Ig enrichment strategies impact the LOQ. Observation of a unique MAb accurate mass in a serum matrix of patients undergoing therapy is accomplished among 1 g/dl of human endogenous circulating Igs. Depending on the MAb molecular mass, the LOQ can be an issue, as shown in this miRAMM example. When studying ECU, an IgG2/IgG4 hybrid MAb, different enrichment strategies were employed. (A) When Melon Gel enrichment was used, an ECU concentration of 5 μg/ml was not detectable. (B) Selective enrichment for IgG4 with an affinity matrix allowed for significant reduction of the endogenous Ig repertoire by removing all non-IgG4 Ig from the background and increased the analytical sensitivity of the assay by approximately 10-fold, with an increased signal-to-noise ratio.

FIG 4

Therapeutic MAbs can be measured simultaneously by miRAMM. In this example, several therapeutic MAbs were used to spike commercially available normal human serum. A given therapeutic MAb's specific light chain will have a unique mass and be distinguishable from the endogenous Ig background when present in large concentrations.

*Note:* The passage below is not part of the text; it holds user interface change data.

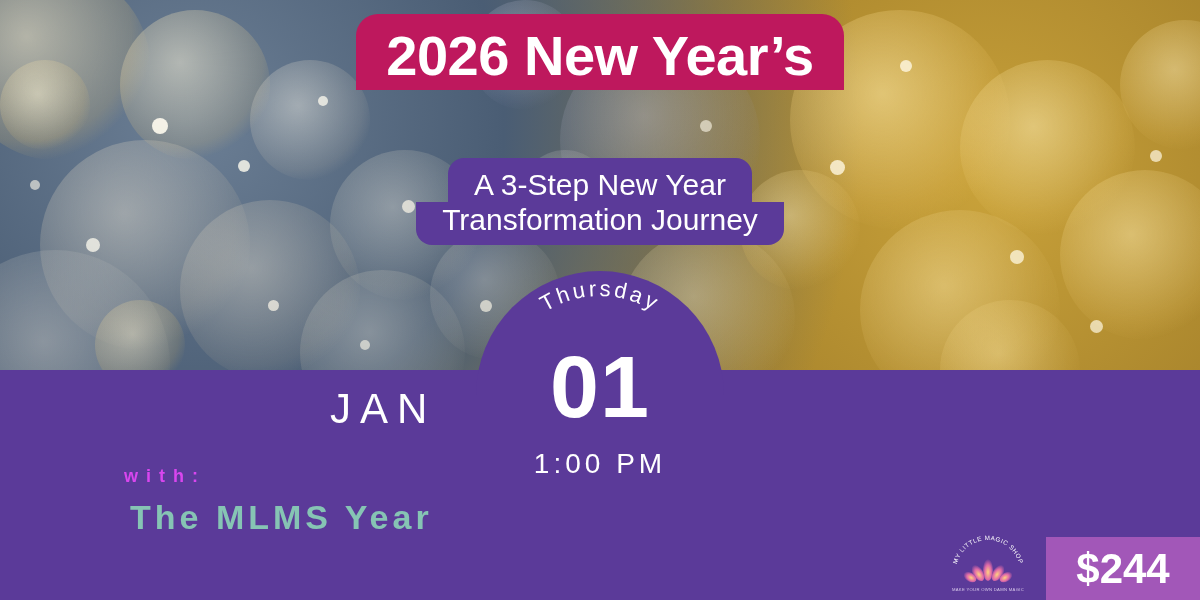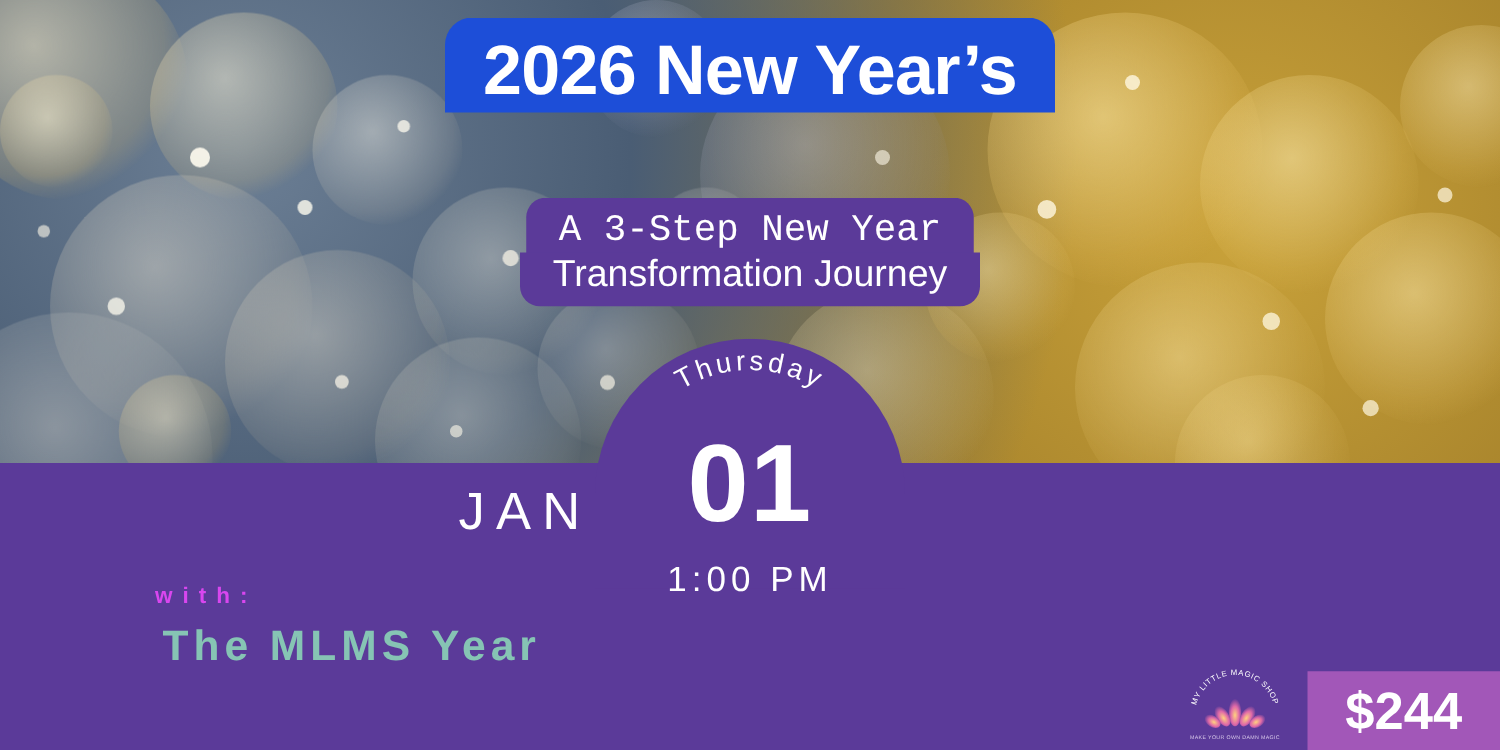--- a/index.html
+++ b/index.html
@@ -57,7 +57,7 @@
   }
   .title-line {
     display: inline-block;
-    background: #1d4ed8;
+    background: #be185d;
     color: #ffffff;
     font-weight: bold;
     font-size: 56px;

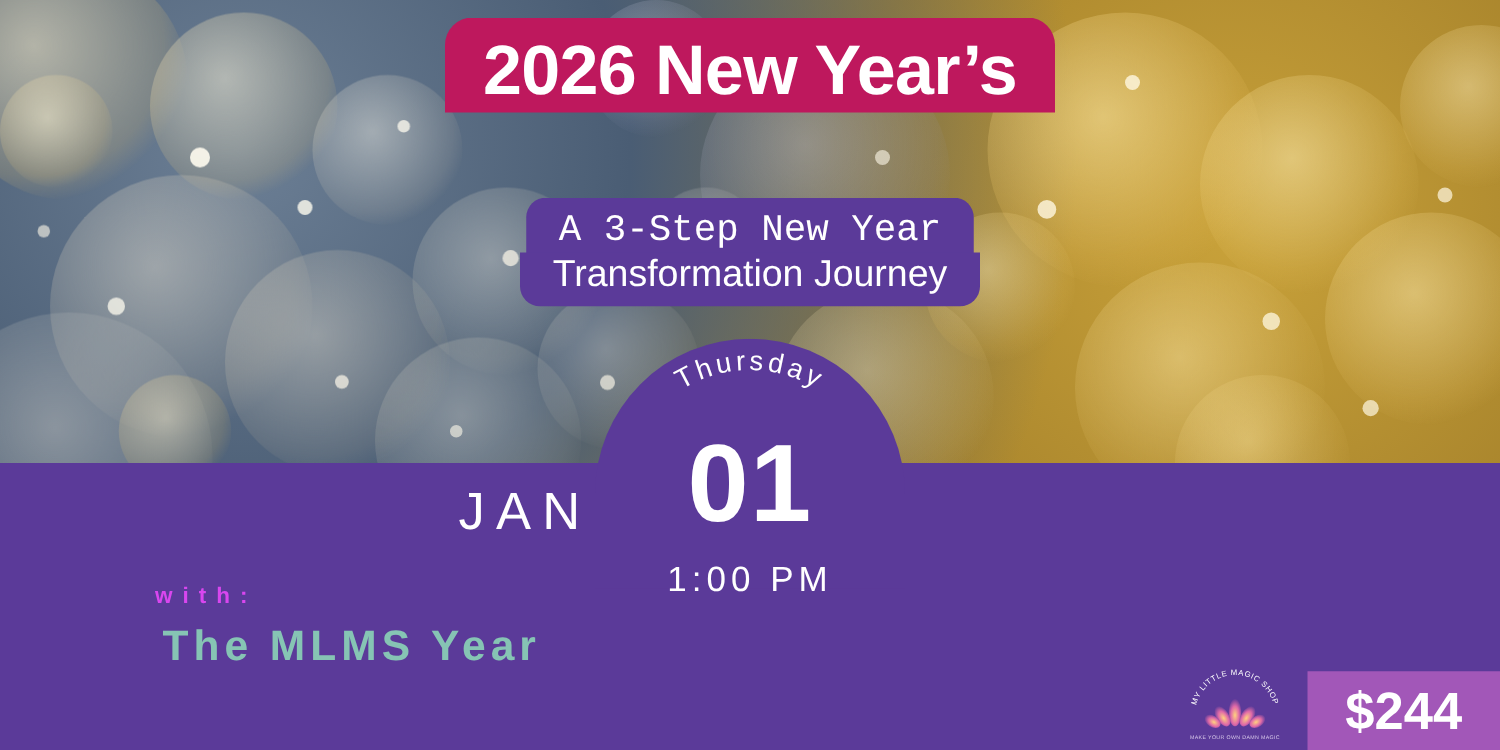--- a/index.html
+++ b/index.html
@@ -85,7 +85,7 @@
     padding: 12px 26px 10px 26px;
     border-radius: 16px;
   }
-  #sub-line1 { padding-bottom: 3px; border-bottom-left-radius: 0; border-bottom-right-radius: 0; font-family: Liberation Mono, monospace; }
+  #sub-line1 { padding-bottom: 3px; border-bottom-left-radius: 0; border-bottom-right-radius: 0; }
   #sub-line2 { padding-top: 3px; border-top-left-radius: 0; border-top-right-radius: 0; margin-top: -1px; }
 
   

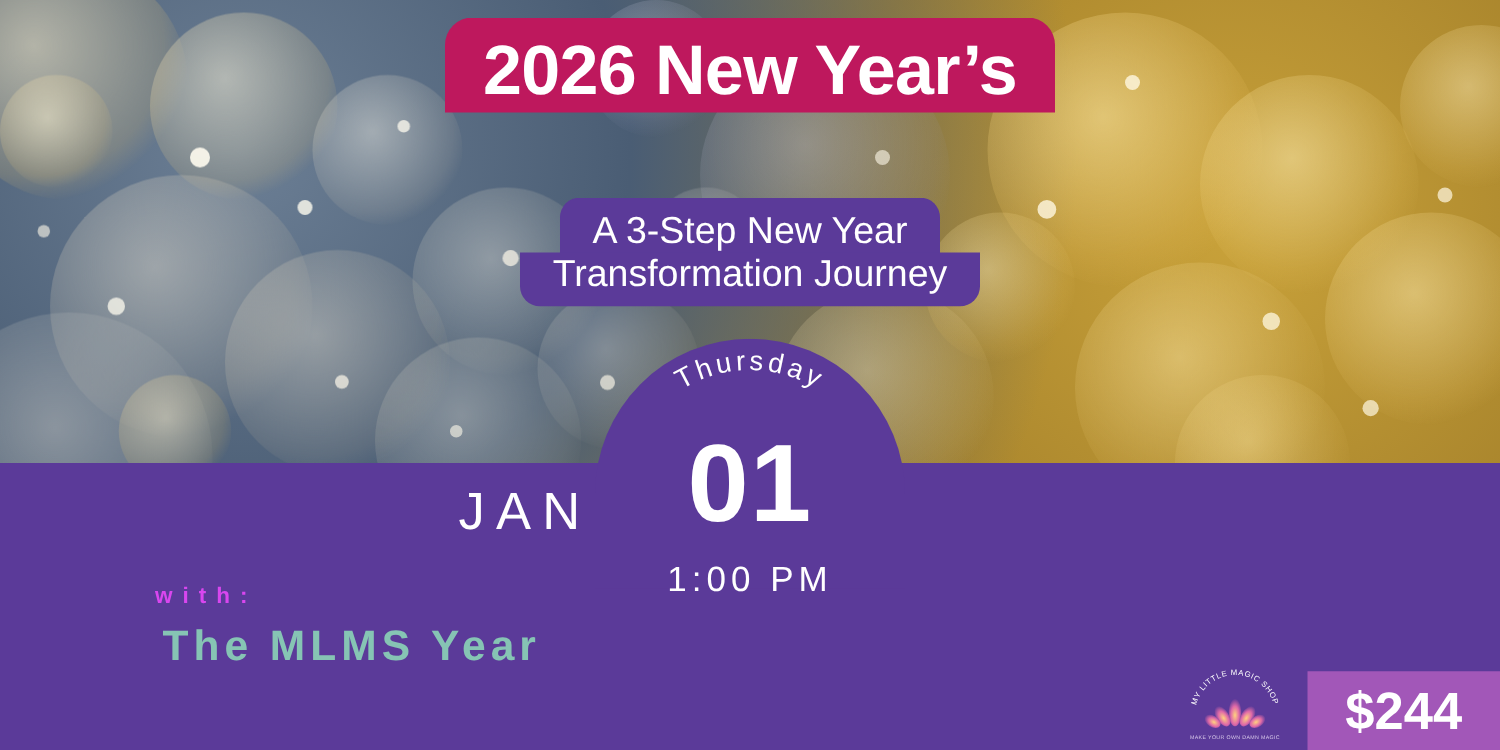--- a/index.html
+++ b/index.html
@@ -116,7 +116,7 @@
     position: absolute;
     left: 330px; top: 385px;
     width: 180px;
-    text-align: center;
+    text-align: left;
     color: #ffffff;
     font-size: 42px;
     letter-spacing: 9px;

The extracted ion spectrum shows the +11 charge state of five MAbs' specific light chains detected above the human serum polyclonal Ig background. Although it is highly unlikely that a patient would not be undergoing therapy with five or six different MAbs at the same time, the multiplex capability allows application of the technique for screening methods, such as the differentiation of a therapeutic MAb from a disease-causing endogenous monoclonal protein.

FIG 5

Multiple charge states acquired by high-resolution MS for ECU. Normal human serum was spiked with ECU at 100 μg/ml and enriched for Ig with Melon Gel. After ESI, the light chains acquired multiple charge states and were detected with an Orbitrap (Thermo Fisher) instrument. (A) Mass spectrum of the +12, +11, and +10 charge states. Utilizing low-resolution scanning, the areas under the curve of one or multiple charge states are added together for quantitation of the MAb. By using a high-resolution view, the area under the curve of multiple isotopes of a given charge state can be analyzed. (B) Isotopic distribution of a +11 charge state.